* _Materials provided_
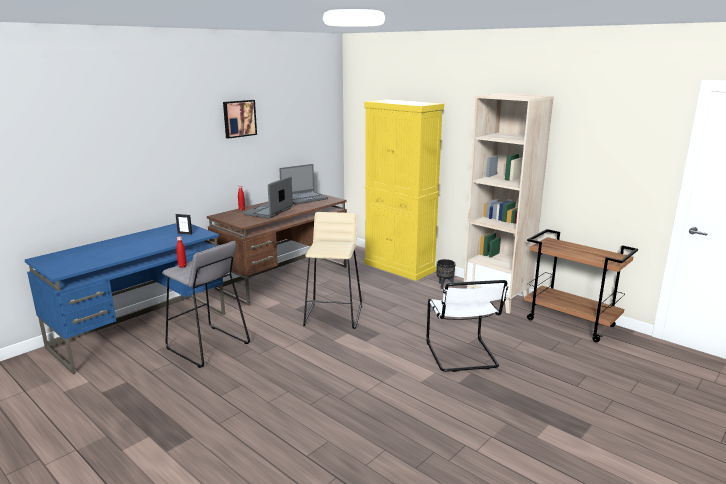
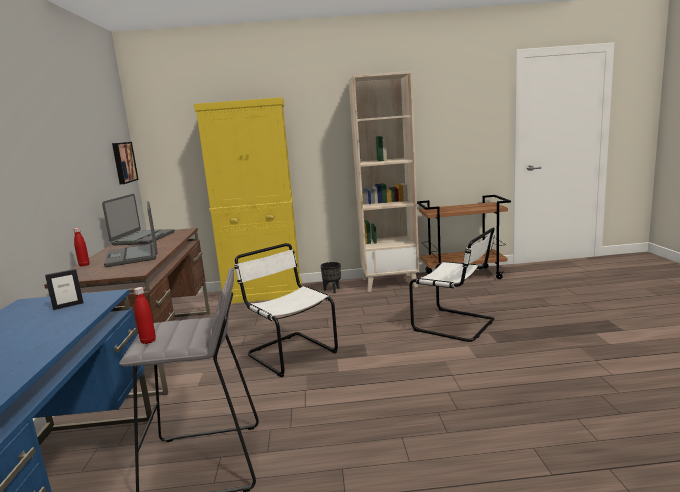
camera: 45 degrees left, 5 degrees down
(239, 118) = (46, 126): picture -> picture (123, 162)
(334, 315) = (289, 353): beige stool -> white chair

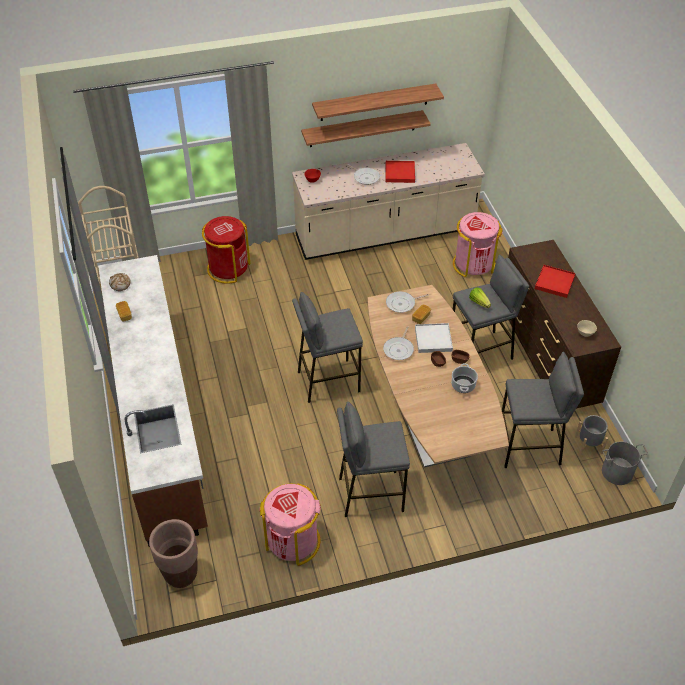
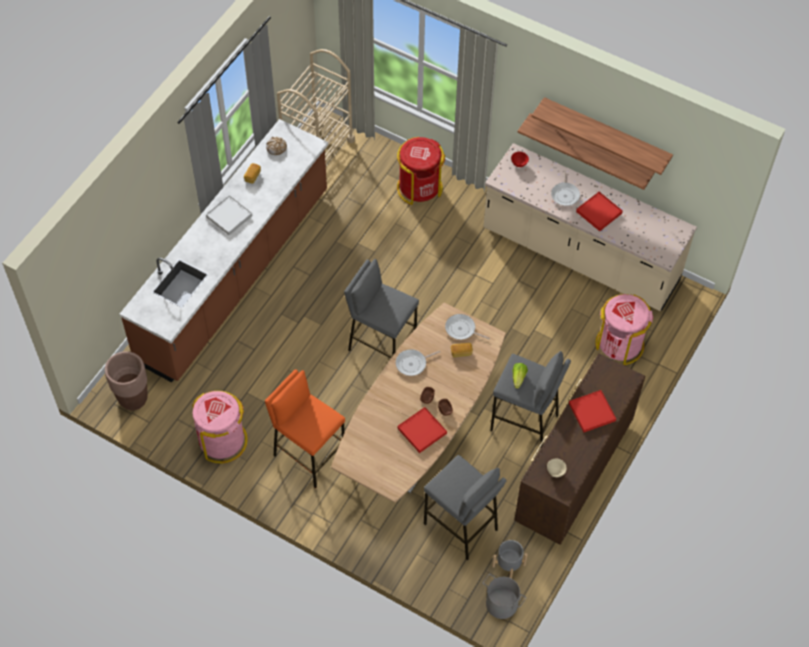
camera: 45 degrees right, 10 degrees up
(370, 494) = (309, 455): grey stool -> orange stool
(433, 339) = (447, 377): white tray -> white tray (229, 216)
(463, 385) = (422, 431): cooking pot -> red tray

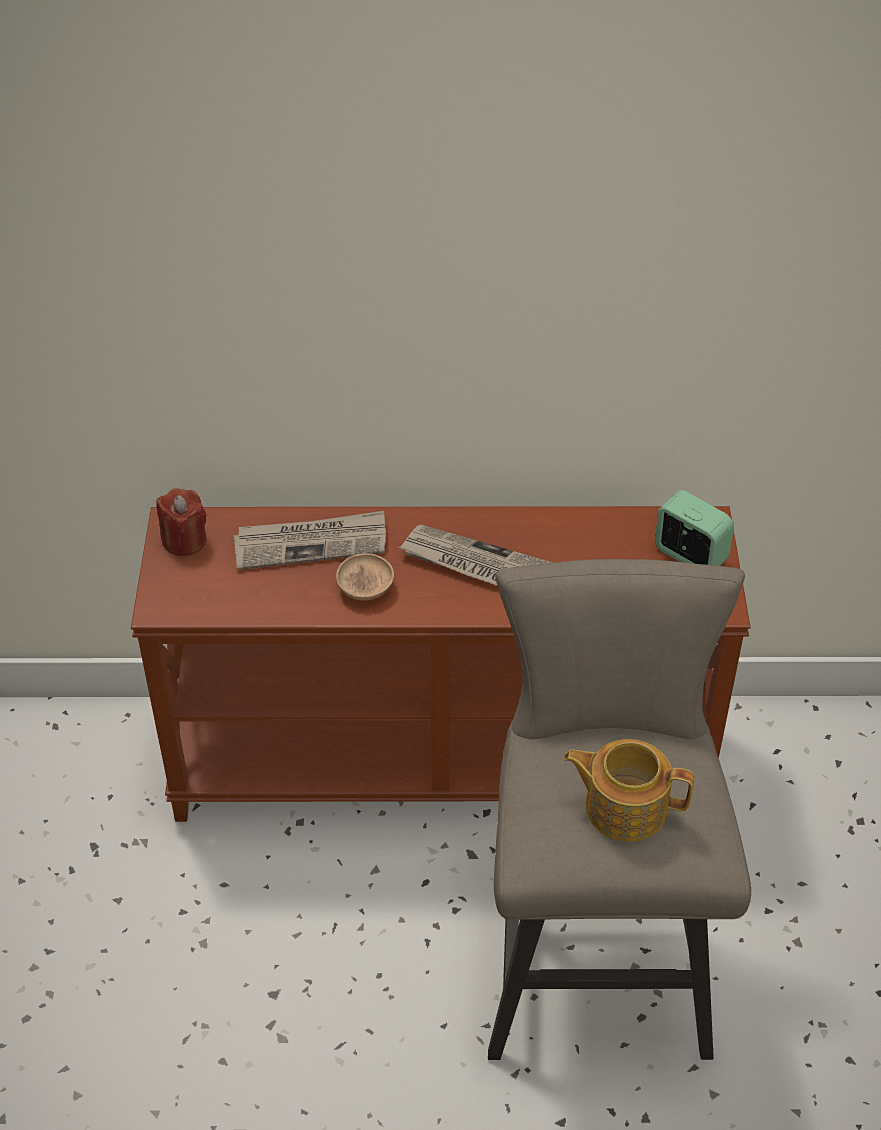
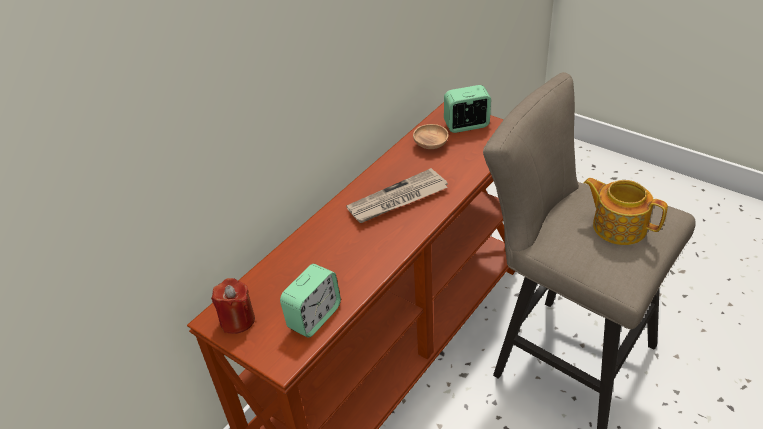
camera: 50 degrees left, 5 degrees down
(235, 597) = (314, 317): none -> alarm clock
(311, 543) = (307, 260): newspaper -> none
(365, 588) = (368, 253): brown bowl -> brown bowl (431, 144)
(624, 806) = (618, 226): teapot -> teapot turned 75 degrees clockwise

* _Task prompt_
Please show the lines of the material that contain the string "down".

* _Result of this task_
camera: 45 degrees left, 5 degrees down
camera: 50 degrees left, 5 degrees down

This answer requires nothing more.